# Derivative at Maximum or Minimum

## Theorem

Let $f$ be a real function which is differentiable on the open interval $\openint a b$.

Let $f$ have a local minimum or local maximum at $\xi \in \openint a b$.

Then:

$\map {f'} \xi = 0$

## Proof

By definition of derivative at a point:

$\dfrac {\map f x - \map f \xi} {x - \xi} \to \map {f'} \xi$ as $x \to \xi$

Suppose $\map {f'} \xi > 0$.

Then from Behaviour of Function Near Limit‎ it follows that:

$\exists I = \openint {\xi - h} {\xi + h}: \dfrac {\map f x - \map f \xi} {x - \xi} > 0$

provided that $x \in I$ and $x \ne \xi$.

Now let $x_1$ be any number in the open interval $\openint {\xi - h} \xi$.

Then:

$x_1 - \xi < 0$

and hence from:

$\dfrac {\map f {x_1} - \map f \xi} {x_1 - \xi} > 0$

it follows that:

$\map f {x_1} < \map f \xi$

Thus $f$ can not have a local minimum at $\xi$.

Now let $x_2$ be any number in the open interval $\openint \xi {\xi + h}$.

Then:

$x_2 - \xi > 0$

and hence from:

$\dfrac {\map f {x_2} - \map f \xi} {x_2 - \xi} > 0$

it follows that:

$\map f {x_2} > \map f \xi$

Thus $f$ can not have a local maximum at $\xi$ either.

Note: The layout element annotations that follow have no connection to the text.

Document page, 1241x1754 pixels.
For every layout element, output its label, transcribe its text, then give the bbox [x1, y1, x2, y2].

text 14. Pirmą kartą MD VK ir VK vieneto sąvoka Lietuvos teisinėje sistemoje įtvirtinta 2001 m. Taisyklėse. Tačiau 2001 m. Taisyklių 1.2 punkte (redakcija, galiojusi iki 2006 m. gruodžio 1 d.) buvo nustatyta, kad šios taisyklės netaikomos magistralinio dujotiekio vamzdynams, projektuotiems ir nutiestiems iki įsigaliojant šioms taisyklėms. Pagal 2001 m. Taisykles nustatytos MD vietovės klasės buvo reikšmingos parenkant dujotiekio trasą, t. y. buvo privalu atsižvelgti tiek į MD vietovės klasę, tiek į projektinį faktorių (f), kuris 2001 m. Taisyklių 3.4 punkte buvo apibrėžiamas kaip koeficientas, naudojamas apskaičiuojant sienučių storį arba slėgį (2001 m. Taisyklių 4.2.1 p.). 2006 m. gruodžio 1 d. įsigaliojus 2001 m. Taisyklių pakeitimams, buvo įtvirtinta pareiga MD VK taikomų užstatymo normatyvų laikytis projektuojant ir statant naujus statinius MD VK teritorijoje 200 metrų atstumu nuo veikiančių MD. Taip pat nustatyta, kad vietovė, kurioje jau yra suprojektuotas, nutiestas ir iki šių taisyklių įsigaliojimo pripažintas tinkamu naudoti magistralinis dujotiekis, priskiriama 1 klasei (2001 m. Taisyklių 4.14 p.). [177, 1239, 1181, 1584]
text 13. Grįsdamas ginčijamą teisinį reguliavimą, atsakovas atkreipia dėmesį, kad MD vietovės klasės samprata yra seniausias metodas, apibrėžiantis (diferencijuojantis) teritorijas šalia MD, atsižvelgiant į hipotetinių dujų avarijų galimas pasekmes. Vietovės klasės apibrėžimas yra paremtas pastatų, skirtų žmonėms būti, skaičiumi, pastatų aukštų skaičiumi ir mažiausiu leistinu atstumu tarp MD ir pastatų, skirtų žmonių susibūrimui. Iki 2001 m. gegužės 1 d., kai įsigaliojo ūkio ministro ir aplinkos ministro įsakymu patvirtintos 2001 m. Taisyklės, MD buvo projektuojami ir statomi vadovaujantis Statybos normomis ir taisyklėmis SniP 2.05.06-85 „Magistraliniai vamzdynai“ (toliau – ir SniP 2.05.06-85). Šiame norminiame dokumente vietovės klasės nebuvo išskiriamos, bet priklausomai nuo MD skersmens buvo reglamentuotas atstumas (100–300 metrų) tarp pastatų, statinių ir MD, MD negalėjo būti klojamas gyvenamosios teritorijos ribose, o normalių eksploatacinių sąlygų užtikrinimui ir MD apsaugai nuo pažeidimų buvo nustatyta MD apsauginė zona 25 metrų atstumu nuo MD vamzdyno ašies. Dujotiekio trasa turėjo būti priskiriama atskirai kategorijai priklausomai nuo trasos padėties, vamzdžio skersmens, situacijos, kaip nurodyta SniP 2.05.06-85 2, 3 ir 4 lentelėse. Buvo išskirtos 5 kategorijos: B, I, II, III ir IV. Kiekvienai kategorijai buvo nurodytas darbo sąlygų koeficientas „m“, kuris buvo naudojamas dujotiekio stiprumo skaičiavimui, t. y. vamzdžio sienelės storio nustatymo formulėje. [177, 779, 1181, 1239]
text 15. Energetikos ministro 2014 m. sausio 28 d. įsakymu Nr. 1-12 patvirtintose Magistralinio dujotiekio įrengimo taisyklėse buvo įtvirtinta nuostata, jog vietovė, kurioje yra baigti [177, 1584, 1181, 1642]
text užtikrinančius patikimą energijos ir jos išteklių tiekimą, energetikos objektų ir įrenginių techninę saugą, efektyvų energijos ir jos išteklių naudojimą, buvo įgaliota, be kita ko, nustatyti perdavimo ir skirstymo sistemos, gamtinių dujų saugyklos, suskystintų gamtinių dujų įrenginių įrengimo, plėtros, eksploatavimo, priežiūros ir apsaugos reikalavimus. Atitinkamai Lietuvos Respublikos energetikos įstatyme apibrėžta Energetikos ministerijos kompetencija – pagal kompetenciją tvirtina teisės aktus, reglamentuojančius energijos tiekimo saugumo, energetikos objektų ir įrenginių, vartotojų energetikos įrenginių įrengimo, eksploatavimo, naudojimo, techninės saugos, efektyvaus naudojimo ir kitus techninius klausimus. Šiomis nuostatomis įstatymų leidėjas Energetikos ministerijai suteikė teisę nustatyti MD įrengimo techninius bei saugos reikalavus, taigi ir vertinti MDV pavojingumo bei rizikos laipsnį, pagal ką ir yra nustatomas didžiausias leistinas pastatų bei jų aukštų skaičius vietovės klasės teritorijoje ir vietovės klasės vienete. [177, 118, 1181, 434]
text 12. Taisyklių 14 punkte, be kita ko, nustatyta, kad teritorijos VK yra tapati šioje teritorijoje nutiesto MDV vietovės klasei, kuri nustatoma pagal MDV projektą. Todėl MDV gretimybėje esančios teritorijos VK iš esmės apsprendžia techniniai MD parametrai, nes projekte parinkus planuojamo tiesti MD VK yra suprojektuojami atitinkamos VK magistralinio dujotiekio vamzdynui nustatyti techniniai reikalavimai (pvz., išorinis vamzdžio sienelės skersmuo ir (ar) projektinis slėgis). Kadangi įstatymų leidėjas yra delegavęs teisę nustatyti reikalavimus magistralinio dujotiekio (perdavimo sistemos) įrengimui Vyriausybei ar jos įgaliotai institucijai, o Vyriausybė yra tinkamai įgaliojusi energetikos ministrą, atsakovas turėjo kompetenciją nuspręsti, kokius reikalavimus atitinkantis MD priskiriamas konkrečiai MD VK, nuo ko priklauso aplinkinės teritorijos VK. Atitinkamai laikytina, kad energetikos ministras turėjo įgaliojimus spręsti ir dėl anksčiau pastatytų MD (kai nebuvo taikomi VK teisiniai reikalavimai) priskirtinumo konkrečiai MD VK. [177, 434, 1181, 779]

A similar argument can be applied to $-f$ to handle the case where $\map {f'} \xi < 0$.

The only other possibility is that $\map {f'} \xi = 0$, hence the result.

$\blacksquare$

## Historical Note

The Derivative at Maximum or Minimum was first arrived at by Pierre de Fermat, anticipating the more formal techniques used in differential calculus.

This result was given by Gottfried Wilhelm von Leibniz in his $1684$ article Nova Methodus pro Maximis et Minimis, published in Acta Eruditorum.